→ ABOUT THIS TASK: Could you please transcribe the data exactly, without the pictures?

→ SUPPLIED MATERIAL:
※
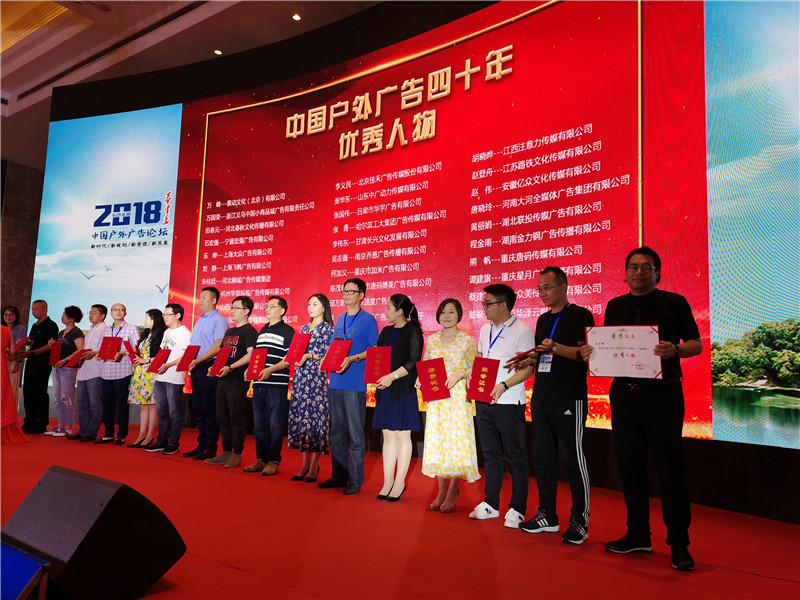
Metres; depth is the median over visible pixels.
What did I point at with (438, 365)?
certificate folder
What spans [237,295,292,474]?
man
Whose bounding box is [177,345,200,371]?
certificate
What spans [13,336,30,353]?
red certificate
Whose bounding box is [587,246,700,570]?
man
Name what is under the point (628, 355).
certificate
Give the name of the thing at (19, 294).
wall
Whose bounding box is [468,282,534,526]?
man
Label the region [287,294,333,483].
woman
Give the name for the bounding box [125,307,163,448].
woman
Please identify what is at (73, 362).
certificate
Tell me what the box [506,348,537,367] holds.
red certificate
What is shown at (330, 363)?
certificate folder
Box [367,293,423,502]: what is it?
woman
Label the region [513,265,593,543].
man
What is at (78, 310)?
woman
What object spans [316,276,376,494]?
man
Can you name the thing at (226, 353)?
certificate folder
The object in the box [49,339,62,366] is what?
certificate
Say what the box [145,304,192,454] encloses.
man
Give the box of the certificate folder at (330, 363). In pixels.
[320,338,352,371]
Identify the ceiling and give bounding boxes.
[0,0,385,168]
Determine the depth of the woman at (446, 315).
3.92 m
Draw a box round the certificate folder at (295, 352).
[285,332,310,363]
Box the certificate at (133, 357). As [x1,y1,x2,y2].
[126,340,138,363]
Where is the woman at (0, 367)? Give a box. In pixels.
[0,320,29,445]
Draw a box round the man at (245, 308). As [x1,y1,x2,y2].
[202,295,257,469]
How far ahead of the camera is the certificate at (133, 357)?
6.57 m
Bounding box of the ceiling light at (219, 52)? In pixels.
[213,48,222,54]
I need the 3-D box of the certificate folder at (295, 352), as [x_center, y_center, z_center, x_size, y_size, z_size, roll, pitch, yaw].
[-0.768,0.387,4.792,0.194,0.229,0.166,-3,-8,36]
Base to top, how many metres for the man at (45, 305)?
1.559 m
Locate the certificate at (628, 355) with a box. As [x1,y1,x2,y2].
[585,325,661,378]
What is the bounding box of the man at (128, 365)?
[94,302,137,444]
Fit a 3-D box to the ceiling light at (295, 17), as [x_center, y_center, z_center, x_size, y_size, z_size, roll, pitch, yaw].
[-1.246,-3.391,7.492,0.117,0.034,0.115,-3,-8,36]
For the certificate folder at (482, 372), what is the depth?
3.61 m
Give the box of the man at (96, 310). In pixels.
[66,303,107,441]
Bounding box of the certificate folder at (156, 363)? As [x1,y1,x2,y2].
[147,347,171,372]
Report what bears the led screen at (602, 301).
attached to the wall at (592, 432)
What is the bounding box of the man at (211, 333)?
[181,285,228,458]
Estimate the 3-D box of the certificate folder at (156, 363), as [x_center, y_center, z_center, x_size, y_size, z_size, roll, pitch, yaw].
[-2.345,0.605,6.113,0.211,0.241,0.182,-3,-8,36]
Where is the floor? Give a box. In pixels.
[0,419,799,599]
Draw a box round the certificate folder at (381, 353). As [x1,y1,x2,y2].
[364,346,391,384]
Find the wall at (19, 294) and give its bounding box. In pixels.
[0,159,43,324]
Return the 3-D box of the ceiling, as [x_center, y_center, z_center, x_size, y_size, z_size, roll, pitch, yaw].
[-3.435,-3.978,6.109,13.439,0.461,9.970,-3,-8,36]
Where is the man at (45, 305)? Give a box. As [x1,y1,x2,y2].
[18,300,57,433]
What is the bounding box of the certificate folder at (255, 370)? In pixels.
[245,348,267,380]
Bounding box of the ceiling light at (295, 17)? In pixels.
[291,13,301,20]
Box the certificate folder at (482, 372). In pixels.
[466,357,499,402]
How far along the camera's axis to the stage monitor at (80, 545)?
2.24 m
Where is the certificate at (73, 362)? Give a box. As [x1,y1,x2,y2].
[65,349,86,367]
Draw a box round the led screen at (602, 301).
[44,0,799,449]
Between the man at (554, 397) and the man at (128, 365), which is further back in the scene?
the man at (128, 365)
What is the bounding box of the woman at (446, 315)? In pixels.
[418,297,477,514]
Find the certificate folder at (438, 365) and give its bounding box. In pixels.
[415,358,449,402]
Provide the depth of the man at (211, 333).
5.79 m
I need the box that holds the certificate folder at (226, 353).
[209,346,233,374]
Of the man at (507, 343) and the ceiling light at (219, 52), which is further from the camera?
the ceiling light at (219, 52)
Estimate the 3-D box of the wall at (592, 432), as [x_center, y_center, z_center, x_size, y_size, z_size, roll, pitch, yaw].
[-0.317,-0.933,6.553,11.067,4.862,0.418,-3,-8,36]
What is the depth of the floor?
3.26 m
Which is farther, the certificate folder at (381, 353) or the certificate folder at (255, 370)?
the certificate folder at (255, 370)
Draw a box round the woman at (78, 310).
[46,306,84,437]
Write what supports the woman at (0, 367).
on the floor
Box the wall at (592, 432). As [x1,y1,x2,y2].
[27,0,799,522]
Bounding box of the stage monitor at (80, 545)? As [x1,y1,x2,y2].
[1,464,185,599]
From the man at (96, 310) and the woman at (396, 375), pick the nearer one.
the woman at (396, 375)
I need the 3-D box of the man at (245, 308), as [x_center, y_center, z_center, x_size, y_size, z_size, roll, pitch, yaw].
[-1.430,0.712,5.563,0.503,1.463,0.518,-3,-8,36]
※
→ SOLUTION TO THE EXERCISE:
Metres; depth is the median over visible pixels.
What did I point at with (438, 365)?
certificate folder
What spans [237,295,292,474]?
man
Whose bounding box is [177,345,200,371]?
certificate
What spans [13,336,30,353]?
red certificate
Whose bounding box is [587,246,700,570]?
man
Name what is under the point (628, 355).
certificate
Give the name of the thing at (19, 294).
wall
Whose bounding box is [468,282,534,526]?
man
Label the region [287,294,333,483].
woman
Give the name for the bounding box [125,307,163,448].
woman
Please identify what is at (73, 362).
certificate
Tell me what the box [506,348,537,367] holds.
red certificate
What is shown at (330, 363)?
certificate folder
Box [367,293,423,502]: what is it?
woman
Label the region [513,265,593,543].
man
What is at (78, 310)?
woman
What object spans [316,276,376,494]?
man
Can you name the thing at (226, 353)?
certificate folder
The object in the box [49,339,62,366] is what?
certificate
Say what the box [145,304,192,454] encloses.
man
Give the box of the certificate folder at (330, 363). In pixels.
[320,338,352,371]
Identify the ceiling and give bounding boxes.
[0,0,385,168]
Determine the depth of the woman at (446, 315).
3.92 m
Draw a box round the certificate folder at (295, 352).
[285,332,310,363]
Box the certificate at (133, 357). As [x1,y1,x2,y2].
[126,340,138,363]
Where is the woman at (0, 367)? Give a box. In pixels.
[0,320,29,445]
Draw a box round the man at (245, 308). As [x1,y1,x2,y2].
[202,295,257,469]
How far ahead of the camera is the certificate at (133, 357)?
6.57 m
Bounding box of the ceiling light at (219, 52)? In pixels.
[213,48,222,54]
I need the 3-D box of the certificate folder at (295, 352), as [x_center, y_center, z_center, x_size, y_size, z_size, roll, pitch, yaw].
[-0.768,0.387,4.792,0.194,0.229,0.166,-3,-8,36]
Base to top, how many metres for the man at (45, 305)?
1.559 m
Locate the certificate at (628, 355) with a box. As [x1,y1,x2,y2].
[585,325,661,378]
What is the bounding box of the man at (128, 365)?
[94,302,137,444]
Fit a 3-D box to the ceiling light at (295, 17), as [x_center, y_center, z_center, x_size, y_size, z_size, roll, pitch, yaw].
[-1.246,-3.391,7.492,0.117,0.034,0.115,-3,-8,36]
For the certificate folder at (482, 372), what is the depth?
3.61 m
Give the box of the man at (96, 310). In pixels.
[66,303,107,441]
Bounding box of the certificate folder at (156, 363)? As [x1,y1,x2,y2].
[147,347,171,372]
Report what bears the led screen at (602, 301).
attached to the wall at (592, 432)
What is the bounding box of the man at (211, 333)?
[181,285,228,458]
Estimate the 3-D box of the certificate folder at (156, 363), as [x_center, y_center, z_center, x_size, y_size, z_size, roll, pitch, yaw].
[-2.345,0.605,6.113,0.211,0.241,0.182,-3,-8,36]
Where is the floor? Give a box. In pixels.
[0,419,799,599]
Draw a box round the certificate folder at (381, 353). As [x1,y1,x2,y2].
[364,346,391,384]
Find the wall at (19, 294) and give its bounding box. In pixels.
[0,159,43,324]
Return the 3-D box of the ceiling, as [x_center, y_center, z_center, x_size, y_size, z_size, roll, pitch, yaw].
[-3.435,-3.978,6.109,13.439,0.461,9.970,-3,-8,36]
Where is the man at (45, 305)? Give a box. As [x1,y1,x2,y2].
[18,300,57,433]
What is the bounding box of the certificate folder at (255, 370)? In pixels.
[245,348,267,380]
Bounding box of the ceiling light at (295, 17)? In pixels.
[291,13,301,20]
Box the certificate folder at (482, 372). In pixels.
[466,357,499,402]
How far along the camera's axis to the stage monitor at (80, 545)?
2.24 m
Where is the certificate at (73, 362)? Give a box. As [x1,y1,x2,y2].
[65,349,86,367]
Draw a box round the led screen at (602, 301).
[44,0,799,449]
Between the man at (554, 397) and the man at (128, 365), which is further back in the scene?
the man at (128, 365)
What is the bounding box of the woman at (446, 315)? In pixels.
[418,297,477,514]
Find the certificate folder at (438, 365) and give its bounding box. In pixels.
[415,358,449,402]
Provide the depth of the man at (211, 333).
5.79 m
I need the box that holds the certificate folder at (226, 353).
[209,346,233,374]
Of the man at (507, 343) and the ceiling light at (219, 52), which is further from the camera?
the ceiling light at (219, 52)
Estimate the 3-D box of the wall at (592, 432), as [x_center, y_center, z_center, x_size, y_size, z_size, roll, pitch, yaw].
[-0.317,-0.933,6.553,11.067,4.862,0.418,-3,-8,36]
What is the depth of the floor?
3.26 m
Which is farther, the certificate folder at (381, 353) or the certificate folder at (255, 370)?
the certificate folder at (255, 370)
Draw a box round the woman at (78, 310).
[46,306,84,437]
Write what supports the woman at (0, 367).
on the floor
Box the wall at (592, 432). As [x1,y1,x2,y2].
[27,0,799,522]
Bounding box of the stage monitor at (80, 545)? As [x1,y1,x2,y2].
[1,464,185,599]
From the man at (96, 310) and the woman at (396, 375), pick the nearer one.
the woman at (396, 375)
I need the 3-D box of the man at (245, 308), as [x_center, y_center, z_center, x_size, y_size, z_size, roll, pitch, yaw].
[-1.430,0.712,5.563,0.503,1.463,0.518,-3,-8,36]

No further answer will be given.